**TEXT SHOWN**
Auto Login Module does not ask for 2FA

Question

Auto Login Module does not ask for 2FA

Closed this issue 4 months ago · 5 comments

PHP version: 8.2.20
FreeScout version: 1.8.143
Database: MySQL
Are you using CloudFlare: No
Are you using non-official modules: No
Auto Login Module : 1.0.2
Two-Factor Authentication Module: 1.0.11

Hello,
our administrator has activated 2fa “Required For All Users”.
When I want to login, I am asked for the second factor. That's Okay.
But when I click on a link in an email notification, I am logged in directly without having to enter a second factor. That is not okay.
The description of the Auto Login module says:
"If 2FA authentication is enabled the user will be required to pass two-factor authentication."

Is this a bug or have I forgotten to configure something?

Greetings,
Jens

freescout-helpdesk commented 4 months ago

Yes.

Answer 1 · 2024-06-11T06:57:02.000Z

It works as designed.

**RAW DATA**
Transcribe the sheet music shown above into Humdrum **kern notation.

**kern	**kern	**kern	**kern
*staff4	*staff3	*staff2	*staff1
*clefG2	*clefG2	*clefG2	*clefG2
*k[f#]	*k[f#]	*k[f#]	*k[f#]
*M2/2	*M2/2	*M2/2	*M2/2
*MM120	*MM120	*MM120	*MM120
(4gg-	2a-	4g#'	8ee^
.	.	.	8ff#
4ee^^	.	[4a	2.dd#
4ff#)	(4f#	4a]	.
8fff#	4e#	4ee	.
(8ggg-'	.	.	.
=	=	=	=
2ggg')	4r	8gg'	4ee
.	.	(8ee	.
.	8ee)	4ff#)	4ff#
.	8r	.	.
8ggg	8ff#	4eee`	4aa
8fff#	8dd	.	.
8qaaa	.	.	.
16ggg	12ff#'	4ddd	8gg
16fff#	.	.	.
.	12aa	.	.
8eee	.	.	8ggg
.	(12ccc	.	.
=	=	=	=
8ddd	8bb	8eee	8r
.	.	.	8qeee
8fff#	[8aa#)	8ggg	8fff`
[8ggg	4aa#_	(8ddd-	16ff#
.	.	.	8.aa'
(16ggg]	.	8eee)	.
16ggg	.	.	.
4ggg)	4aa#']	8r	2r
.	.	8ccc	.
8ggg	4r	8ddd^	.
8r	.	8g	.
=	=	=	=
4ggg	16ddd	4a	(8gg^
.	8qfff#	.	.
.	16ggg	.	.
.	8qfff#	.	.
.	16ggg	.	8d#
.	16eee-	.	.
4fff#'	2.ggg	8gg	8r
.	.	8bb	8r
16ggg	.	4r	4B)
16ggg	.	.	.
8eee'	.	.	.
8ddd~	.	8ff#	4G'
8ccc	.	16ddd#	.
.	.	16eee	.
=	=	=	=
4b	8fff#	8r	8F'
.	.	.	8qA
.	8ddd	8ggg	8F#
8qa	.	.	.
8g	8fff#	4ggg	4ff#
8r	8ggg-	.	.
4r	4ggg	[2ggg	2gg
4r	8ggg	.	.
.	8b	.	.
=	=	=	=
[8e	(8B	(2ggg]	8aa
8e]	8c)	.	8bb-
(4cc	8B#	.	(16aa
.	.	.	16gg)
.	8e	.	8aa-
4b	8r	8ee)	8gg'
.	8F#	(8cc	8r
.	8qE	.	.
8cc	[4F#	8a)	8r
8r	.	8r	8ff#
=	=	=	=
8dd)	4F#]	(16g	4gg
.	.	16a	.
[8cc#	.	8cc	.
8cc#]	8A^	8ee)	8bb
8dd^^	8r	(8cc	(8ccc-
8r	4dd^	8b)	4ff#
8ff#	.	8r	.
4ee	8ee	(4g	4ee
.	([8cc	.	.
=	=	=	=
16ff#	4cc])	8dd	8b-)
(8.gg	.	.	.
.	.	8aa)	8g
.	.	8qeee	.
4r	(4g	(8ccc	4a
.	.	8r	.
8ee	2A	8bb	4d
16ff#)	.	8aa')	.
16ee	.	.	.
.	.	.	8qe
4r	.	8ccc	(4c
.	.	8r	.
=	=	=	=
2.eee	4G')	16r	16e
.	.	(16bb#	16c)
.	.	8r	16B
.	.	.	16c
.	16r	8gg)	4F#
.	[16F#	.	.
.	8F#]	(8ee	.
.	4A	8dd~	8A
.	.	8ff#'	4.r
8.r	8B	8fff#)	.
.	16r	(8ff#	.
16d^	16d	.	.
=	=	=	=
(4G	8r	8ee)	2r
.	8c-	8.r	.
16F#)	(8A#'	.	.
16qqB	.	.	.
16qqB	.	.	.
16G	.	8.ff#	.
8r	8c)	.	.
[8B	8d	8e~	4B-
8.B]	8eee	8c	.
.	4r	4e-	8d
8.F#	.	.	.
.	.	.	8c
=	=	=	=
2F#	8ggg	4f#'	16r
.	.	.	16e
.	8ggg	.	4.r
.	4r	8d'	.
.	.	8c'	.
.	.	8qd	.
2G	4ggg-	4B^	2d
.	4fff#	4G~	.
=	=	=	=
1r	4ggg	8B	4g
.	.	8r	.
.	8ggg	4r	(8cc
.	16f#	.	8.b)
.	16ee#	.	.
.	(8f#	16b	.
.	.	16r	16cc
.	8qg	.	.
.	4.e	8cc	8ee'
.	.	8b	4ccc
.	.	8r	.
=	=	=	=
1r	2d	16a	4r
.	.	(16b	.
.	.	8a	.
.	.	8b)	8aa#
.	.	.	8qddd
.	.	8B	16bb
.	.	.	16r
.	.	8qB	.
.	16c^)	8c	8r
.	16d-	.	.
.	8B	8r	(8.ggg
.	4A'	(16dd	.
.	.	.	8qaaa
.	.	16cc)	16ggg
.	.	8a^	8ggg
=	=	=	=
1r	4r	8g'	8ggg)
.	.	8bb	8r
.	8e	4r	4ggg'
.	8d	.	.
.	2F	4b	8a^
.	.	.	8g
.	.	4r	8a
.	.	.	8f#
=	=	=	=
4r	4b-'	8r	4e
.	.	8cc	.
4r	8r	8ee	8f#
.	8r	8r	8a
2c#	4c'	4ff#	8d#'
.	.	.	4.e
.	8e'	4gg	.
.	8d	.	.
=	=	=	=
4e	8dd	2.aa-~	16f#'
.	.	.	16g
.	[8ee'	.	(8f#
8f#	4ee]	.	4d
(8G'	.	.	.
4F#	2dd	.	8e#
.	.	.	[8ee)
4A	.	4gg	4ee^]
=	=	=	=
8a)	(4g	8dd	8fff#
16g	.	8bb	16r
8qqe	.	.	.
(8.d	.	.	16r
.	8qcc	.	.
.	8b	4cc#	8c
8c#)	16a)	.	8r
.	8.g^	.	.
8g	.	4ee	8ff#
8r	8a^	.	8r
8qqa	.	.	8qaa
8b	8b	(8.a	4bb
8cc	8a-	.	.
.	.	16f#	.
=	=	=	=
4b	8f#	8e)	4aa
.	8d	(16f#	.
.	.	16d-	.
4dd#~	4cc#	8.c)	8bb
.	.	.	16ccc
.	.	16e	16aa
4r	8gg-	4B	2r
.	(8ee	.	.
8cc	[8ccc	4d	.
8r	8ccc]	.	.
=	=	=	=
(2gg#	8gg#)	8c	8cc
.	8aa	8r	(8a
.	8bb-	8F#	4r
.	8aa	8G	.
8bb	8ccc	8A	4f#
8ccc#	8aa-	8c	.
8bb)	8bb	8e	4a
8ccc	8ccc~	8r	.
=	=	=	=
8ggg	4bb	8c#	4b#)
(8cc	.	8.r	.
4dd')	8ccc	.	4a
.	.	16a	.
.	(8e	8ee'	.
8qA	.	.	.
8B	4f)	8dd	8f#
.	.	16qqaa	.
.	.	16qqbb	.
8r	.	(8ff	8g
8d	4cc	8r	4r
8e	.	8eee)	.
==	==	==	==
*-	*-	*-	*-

**LIST OF TASKS**
a: In the thread on the Auto Login module and 2FA, why does the user object to being logged in directly from an email notification link? Answer in one to three sentences.
b: Continue the thread on the Auto Login module and 2FA from the point where it ends.

**RESPONSES BY ITEM NUMBER**
a: The administrator has made 2FA required for all users. The Auto Login module's description says that if 2FA authentication is enabled, the user will be required to pass two-factor authentication. Logging in from an email link without a second factor contradicts that description.

b:
Answer 2 · 2024-06-11T08:19:33.000Z

It works as designed. ???
Just so I understand correctly: the design is that the auto-login module never queries the second factor?

Answer 3 · 2024-06-11T08:33:39.000Z

But that makes this module a big security hole and I will probably have to switch it off :-(

In addition, your module description is not correct "If 2FA authentication is enabled the user will be required to pass two-factor authentication.”. You should adjust it accordingly.

Answer 4 · 2024-06-11T08:35:18.000Z

We've added a notice regarding the Auto Login process.